:: Extract

The regulation and developmental expression of the mammalian Lin-28 closely parallels that of the C. elegans ortholog, suggesting it performs a similar function in that organism. Expression of let-7 during C. elegans larval development is known to be regulated at transcription (Johnson et al. 2003). In lin-28 mutants, however, the production of mature let-7 is accelerated by one larval stage. Similarly, in lin-4 mutants, which have elevated expression of lin-28, the production of mature let-7 is delayed (Johnson et al. 2003). While it is not known if these effects are a result of direct interaction between the lin-28 protein and the let-7 primary transcript, it is possible that the mechanism we report here is conserved from C. elegans to mammals.
The role of Lin-28 in mammalian development is not known. However, a combination of Lin-28, Nanog, Oct-3/4, and Sox2 are sufficient to reprogram human somatic cells to pluripotent stem cells (Yu et al. 2007). The role of Nanog, Oct-3/4, and Sox2 in maintaining pluripotency is well established (Pan and Thomson 2007). The additional requirement for Lin-28 in these studies suggests that restoration of the Let-7 processing block is an essential step for reprogramming stem cells. These findings strongly implicate miRNA expression patterns as important determinants of stem cell fate.
MATERIALS AND METHODS
Pri-microRNA substrates
Substrate constructs (stem–loop with ∼10 nucleotides [nt] of ssRNA flanking region) were created by the polymerase chain reaction (PCR) using oligonucleotides as the DNA templates:
pri-Let-7g: 5′-TGCCTGATTCCAGGCTGAGGTAGTCGTTTGTACAGTTTGAGGGTCTATGATACCACCCGGTACAGGAGATAACTGTACAGGCAACTGCCTTGCCAGGAACAGCGCG-3′; and
pri-miR-17: 5′-GTCAGAATAATGTCAAAGTGCTTACAGTGCAGGTAGTGATATGTGCATCTACTGCAGTGAAGGCACTTGTAGCATTATGGTGAC-3′.

::::

Questions on the material ->
1. How would you translate this sentence from the Lin-28 text into Spanish: "The role of Lin-28 in mammalian development is not known."
2. According to the Lin-28 text, which combination of factors is sufficient to reprogram human somatic cells to pluripotent stem cells?
3. Carry on the text about Lin-28 and let-7 processing from the point where it stops.

:: Provided records

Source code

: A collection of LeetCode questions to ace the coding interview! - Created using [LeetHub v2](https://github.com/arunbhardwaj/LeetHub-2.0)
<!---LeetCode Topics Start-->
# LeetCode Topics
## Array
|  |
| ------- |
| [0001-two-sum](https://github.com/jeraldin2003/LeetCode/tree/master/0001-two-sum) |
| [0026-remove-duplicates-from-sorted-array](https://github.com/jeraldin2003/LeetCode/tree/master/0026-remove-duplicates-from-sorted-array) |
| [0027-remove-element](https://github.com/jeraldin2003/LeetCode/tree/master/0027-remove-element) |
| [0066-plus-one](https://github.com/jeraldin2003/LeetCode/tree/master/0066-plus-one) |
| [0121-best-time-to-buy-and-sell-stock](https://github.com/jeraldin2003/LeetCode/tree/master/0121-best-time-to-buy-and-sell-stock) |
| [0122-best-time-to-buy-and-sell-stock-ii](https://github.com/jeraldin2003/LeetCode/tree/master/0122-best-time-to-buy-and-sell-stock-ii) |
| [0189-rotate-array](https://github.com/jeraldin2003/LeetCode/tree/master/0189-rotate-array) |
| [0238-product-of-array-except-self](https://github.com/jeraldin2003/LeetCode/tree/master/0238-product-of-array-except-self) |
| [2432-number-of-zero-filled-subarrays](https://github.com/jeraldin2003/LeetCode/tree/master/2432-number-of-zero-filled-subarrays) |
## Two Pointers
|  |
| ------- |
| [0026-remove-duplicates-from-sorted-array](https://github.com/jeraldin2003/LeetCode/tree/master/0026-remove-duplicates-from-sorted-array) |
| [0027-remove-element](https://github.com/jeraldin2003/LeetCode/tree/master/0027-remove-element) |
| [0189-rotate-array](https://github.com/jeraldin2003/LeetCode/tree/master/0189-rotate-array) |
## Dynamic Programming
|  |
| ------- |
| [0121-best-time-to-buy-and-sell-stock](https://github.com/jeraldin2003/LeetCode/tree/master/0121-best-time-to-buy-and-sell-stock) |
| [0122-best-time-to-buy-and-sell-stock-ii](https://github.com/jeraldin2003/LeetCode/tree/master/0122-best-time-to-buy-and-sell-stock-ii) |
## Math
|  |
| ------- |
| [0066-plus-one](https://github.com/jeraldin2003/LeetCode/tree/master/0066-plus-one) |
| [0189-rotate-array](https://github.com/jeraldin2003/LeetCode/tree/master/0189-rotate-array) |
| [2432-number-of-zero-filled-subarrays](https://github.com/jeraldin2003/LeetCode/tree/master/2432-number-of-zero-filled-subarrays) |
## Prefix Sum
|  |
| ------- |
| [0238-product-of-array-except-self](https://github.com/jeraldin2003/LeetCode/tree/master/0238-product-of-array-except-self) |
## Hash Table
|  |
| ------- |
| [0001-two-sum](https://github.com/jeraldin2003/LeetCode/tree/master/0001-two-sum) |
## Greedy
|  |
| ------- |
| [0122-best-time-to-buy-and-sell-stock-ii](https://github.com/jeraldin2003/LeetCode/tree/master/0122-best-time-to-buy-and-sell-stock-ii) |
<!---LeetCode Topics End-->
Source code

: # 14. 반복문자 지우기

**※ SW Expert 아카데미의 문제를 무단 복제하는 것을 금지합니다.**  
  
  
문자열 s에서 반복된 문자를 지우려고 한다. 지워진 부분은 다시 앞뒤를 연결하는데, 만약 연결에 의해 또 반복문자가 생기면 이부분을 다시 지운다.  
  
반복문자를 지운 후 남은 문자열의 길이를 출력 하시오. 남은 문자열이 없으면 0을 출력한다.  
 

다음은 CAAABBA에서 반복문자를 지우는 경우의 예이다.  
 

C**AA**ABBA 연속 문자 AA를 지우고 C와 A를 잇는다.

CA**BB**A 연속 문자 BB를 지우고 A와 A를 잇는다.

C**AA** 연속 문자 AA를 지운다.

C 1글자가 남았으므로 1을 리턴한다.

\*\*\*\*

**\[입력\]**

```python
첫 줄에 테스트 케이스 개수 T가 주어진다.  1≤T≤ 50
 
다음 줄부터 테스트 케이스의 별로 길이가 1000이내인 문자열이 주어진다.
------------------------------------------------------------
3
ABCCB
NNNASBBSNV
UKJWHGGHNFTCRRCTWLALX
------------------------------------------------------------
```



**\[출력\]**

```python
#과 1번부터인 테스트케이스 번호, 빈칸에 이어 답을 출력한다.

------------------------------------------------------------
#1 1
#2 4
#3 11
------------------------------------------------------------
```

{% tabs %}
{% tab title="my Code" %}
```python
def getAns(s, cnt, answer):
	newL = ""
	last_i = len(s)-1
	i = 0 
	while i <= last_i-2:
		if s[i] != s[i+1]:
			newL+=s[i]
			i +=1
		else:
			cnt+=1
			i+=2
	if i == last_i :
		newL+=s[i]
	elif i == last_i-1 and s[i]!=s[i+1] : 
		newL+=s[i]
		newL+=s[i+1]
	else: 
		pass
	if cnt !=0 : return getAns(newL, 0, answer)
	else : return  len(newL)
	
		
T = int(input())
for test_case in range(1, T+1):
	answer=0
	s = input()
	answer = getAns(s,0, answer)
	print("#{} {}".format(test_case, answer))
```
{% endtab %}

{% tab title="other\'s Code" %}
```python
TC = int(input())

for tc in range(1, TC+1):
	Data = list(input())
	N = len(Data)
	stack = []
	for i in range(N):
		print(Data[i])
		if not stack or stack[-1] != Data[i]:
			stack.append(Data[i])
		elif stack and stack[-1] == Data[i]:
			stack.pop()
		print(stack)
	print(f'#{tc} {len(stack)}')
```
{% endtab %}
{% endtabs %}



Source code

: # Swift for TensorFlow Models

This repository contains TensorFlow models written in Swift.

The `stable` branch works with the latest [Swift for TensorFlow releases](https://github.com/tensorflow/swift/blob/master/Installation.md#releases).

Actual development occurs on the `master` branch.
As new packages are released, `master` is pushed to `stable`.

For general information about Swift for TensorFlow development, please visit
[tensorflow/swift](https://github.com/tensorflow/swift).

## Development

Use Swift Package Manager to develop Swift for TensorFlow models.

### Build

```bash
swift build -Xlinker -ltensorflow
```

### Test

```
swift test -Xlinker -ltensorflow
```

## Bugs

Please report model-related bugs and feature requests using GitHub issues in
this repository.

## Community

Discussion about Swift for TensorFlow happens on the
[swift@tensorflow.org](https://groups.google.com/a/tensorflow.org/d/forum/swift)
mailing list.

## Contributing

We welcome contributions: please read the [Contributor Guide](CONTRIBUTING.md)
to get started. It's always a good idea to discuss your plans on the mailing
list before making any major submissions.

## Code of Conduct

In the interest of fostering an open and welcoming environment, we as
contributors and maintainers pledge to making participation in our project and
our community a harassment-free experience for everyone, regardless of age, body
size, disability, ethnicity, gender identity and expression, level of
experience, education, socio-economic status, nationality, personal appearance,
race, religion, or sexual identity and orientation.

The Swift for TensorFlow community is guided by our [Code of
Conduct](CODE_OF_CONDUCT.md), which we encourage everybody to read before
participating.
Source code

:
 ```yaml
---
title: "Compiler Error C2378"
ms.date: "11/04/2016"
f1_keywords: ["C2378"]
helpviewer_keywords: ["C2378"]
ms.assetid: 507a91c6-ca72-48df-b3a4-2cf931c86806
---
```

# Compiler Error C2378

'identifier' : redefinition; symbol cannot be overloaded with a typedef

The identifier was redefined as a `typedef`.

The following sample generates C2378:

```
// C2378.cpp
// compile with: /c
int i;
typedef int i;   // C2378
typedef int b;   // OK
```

::::

Answer list ->
1. Se desconoce el papel de Lin-28 en el desarrollo de los mamíferos.

2. Lin-28, Nanog, Oct-3/4, and Sox2.

3.
Forward and reverse primers added ssRNA flanks as well as 5′ BglII and 3′ XhoI restriction sites.
Primers for pri-Let-7g:
Forward: 5′-GTCAAGATCTCGTTTCCTTTTGCCTGATTCCAGGCTGA-3′; and
Reverse: 5′-GTCACTCGAGGGCAGCTGGCGCGCTGTTCCTGGC-3′.
Primers for pri-miR-17:
Forward: 5′-GTCAAGATCTATTGTGACCAGTCAGAATAATGTCAAAGTGCTTACAG-3′; and
Reverse: 5′-GTCACTCGAGCGAGGCAGCTGTCACCATAATGCTACAAGTGCCT-3′.
The resulting PCR products were digested and cloned into a MSCV-splice-donor/splice-acceptor vector (SDSA3.0) (J.M. Thomson and S.M. Hammond, unpubl.) based on the MSCV-puro vector (Clontech).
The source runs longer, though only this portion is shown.